The rise in disinformation (i.e. intentionally false or inaccurate information that is being spread deliberately) in recent years is pushing readers, viewers, and listeners back to traditional news sources and away from online sources, with over half of participants in a survey (56%) placing more trust in traditional news sources – such as print, radio and TV – than in those found online.

The threat to democracy from disinformation has been highlighted in new research which shows that disinformation is being widely consumed.

Over a third of respondents (37%) report having friends who frequently share ‘fake news’ on social media.

Consequently, one in five (18%) people have gone on to share a story that they later discovered was false.

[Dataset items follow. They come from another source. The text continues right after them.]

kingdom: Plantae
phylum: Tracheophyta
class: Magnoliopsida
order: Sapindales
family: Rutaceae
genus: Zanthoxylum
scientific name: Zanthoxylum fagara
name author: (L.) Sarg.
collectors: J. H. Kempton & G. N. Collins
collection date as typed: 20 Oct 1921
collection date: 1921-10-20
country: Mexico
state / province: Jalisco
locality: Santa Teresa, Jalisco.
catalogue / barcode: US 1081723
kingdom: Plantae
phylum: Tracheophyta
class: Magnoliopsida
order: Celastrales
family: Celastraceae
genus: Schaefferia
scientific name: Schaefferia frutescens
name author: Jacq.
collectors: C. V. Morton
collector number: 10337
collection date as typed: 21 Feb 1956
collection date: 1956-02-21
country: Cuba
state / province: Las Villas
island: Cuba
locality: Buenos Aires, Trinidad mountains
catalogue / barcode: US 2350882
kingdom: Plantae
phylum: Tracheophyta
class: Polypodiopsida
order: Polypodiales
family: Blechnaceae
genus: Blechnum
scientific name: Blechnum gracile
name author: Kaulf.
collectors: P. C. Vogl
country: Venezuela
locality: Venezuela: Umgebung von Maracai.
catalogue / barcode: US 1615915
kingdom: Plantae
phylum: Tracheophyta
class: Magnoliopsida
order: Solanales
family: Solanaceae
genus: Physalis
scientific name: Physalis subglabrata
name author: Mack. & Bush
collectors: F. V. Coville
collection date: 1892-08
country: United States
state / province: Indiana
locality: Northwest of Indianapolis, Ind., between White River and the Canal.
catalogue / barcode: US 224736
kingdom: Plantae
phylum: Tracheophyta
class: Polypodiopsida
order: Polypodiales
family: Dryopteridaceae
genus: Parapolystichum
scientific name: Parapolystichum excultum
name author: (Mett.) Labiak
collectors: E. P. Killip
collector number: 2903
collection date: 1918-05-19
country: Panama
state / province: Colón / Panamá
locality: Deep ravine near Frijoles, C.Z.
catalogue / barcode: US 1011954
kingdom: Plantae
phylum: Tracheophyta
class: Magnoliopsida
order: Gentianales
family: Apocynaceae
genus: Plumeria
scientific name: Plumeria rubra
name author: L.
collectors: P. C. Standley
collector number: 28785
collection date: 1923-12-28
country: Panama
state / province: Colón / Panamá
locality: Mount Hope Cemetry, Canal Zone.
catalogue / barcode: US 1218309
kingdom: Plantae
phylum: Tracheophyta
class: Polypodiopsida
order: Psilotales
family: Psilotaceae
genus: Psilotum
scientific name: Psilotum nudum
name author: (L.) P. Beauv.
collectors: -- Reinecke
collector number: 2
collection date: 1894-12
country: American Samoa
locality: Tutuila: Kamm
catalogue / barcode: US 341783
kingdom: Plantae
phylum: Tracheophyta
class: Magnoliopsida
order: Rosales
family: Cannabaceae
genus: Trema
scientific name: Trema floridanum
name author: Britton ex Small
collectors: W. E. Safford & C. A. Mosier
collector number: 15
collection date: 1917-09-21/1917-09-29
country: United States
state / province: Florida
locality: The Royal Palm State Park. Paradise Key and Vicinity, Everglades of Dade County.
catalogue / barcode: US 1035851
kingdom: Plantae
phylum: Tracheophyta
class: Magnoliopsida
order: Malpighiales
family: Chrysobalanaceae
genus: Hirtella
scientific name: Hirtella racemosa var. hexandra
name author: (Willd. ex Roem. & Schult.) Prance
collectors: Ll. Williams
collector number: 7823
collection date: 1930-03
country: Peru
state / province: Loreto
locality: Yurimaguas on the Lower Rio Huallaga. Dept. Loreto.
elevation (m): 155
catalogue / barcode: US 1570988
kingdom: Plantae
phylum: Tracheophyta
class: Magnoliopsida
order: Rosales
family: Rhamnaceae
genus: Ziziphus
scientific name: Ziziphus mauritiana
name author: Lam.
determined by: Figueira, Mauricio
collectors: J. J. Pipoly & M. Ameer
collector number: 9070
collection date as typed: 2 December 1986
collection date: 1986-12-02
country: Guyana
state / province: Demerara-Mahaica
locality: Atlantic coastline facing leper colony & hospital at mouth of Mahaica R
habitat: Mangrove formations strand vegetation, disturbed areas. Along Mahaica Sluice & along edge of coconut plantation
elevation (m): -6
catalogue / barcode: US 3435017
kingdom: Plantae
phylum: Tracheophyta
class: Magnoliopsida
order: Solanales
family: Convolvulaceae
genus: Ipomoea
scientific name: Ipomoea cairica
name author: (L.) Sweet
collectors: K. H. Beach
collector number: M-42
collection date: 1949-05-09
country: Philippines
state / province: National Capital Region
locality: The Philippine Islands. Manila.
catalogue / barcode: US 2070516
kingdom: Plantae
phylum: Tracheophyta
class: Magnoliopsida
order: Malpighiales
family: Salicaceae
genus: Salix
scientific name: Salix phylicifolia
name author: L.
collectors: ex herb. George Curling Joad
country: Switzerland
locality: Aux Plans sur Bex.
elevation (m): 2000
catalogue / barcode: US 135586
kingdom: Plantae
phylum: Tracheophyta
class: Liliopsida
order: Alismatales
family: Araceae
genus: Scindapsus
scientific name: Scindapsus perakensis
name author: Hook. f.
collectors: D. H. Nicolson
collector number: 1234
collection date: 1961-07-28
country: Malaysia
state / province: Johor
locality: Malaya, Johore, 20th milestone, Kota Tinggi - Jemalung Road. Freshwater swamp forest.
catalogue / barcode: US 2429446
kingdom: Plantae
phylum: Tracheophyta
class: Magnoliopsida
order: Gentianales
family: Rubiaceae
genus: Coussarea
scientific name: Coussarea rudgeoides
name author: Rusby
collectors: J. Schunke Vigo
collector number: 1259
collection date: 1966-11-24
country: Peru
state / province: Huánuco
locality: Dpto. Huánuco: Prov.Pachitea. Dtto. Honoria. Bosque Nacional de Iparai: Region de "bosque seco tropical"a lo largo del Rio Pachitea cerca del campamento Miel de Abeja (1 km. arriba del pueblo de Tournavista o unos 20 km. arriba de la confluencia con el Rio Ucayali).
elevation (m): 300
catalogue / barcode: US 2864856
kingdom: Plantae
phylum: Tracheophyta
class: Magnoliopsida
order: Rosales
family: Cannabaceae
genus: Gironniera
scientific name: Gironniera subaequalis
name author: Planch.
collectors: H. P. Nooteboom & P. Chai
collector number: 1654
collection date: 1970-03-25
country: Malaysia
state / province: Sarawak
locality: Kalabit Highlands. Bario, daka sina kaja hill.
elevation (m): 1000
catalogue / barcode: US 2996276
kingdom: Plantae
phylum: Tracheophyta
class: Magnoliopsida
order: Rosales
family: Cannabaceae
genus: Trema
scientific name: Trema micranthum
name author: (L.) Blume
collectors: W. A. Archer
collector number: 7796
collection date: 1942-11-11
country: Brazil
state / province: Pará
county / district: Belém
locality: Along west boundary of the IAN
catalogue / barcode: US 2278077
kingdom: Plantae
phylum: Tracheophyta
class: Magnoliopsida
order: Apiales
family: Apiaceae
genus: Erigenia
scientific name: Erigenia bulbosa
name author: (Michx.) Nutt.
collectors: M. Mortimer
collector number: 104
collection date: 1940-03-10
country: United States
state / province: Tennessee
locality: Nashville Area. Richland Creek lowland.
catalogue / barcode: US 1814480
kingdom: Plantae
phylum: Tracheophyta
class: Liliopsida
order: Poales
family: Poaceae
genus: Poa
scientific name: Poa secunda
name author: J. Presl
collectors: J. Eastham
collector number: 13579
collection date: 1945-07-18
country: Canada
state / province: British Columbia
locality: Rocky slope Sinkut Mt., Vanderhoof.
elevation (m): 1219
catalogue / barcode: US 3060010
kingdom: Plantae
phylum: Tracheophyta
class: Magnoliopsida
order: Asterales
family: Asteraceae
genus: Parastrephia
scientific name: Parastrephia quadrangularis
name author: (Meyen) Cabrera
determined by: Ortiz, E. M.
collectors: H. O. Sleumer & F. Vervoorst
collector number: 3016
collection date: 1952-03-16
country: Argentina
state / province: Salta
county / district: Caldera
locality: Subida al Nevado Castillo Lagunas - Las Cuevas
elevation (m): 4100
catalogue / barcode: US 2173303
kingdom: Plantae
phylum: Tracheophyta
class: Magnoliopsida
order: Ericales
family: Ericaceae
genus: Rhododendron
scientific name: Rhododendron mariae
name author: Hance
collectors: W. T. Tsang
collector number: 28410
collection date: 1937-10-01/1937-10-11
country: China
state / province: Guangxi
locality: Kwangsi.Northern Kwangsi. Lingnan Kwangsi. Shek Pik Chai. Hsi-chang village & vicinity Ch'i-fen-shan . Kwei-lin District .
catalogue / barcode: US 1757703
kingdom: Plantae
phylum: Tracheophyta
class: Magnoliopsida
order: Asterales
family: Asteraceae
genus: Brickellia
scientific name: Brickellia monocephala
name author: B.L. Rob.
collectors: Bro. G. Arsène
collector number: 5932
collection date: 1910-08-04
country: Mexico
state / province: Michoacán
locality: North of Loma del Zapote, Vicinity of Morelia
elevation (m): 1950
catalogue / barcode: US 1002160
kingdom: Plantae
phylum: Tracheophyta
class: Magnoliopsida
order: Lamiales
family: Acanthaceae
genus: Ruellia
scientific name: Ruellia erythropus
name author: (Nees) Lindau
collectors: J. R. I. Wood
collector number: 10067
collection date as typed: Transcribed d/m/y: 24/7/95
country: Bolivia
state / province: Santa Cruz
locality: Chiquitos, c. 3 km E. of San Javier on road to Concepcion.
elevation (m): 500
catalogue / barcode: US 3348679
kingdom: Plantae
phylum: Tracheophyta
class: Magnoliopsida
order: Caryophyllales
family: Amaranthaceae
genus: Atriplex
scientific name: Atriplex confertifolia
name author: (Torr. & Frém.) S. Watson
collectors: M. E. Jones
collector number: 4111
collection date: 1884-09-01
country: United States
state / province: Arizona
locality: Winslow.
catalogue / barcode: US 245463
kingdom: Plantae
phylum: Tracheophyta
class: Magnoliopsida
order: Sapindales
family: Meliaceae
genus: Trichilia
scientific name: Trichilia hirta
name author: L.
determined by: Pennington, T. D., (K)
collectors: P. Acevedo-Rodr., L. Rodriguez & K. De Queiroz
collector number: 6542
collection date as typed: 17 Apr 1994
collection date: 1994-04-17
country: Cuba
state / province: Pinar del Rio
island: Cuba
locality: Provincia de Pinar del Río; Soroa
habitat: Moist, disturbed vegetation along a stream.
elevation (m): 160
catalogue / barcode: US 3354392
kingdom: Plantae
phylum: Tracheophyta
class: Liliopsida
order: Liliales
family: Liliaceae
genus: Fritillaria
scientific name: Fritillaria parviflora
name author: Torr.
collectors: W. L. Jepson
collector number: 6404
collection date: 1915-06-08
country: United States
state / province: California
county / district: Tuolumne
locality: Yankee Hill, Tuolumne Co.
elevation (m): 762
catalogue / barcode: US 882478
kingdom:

The consumption and spreading of both misinformation (i.e. information that is unintentionally false or inaccurate) and disinformation are also impacting the subsequent decisions and actions of the Irish public, with approximately one in six (16%) respondents reporting to have made a decision they later regretted, as a result of the false information.


  • 43% now trust online news sites less, due to the rise of disinformation
  • 37% say ‘fake news’ has changed the way they think about a brand or company
  • 56% find traditional news sources (e.g. radio, TV, and newspapers) more trustworthy sources of news than online sites
  • 44% report they have difficulty knowing which sources to trust.

The nationally representative research, based on a sample of 1,000 respondents, was undertaken by Storyful, Ireland’s home-grown authority on social media intelligence.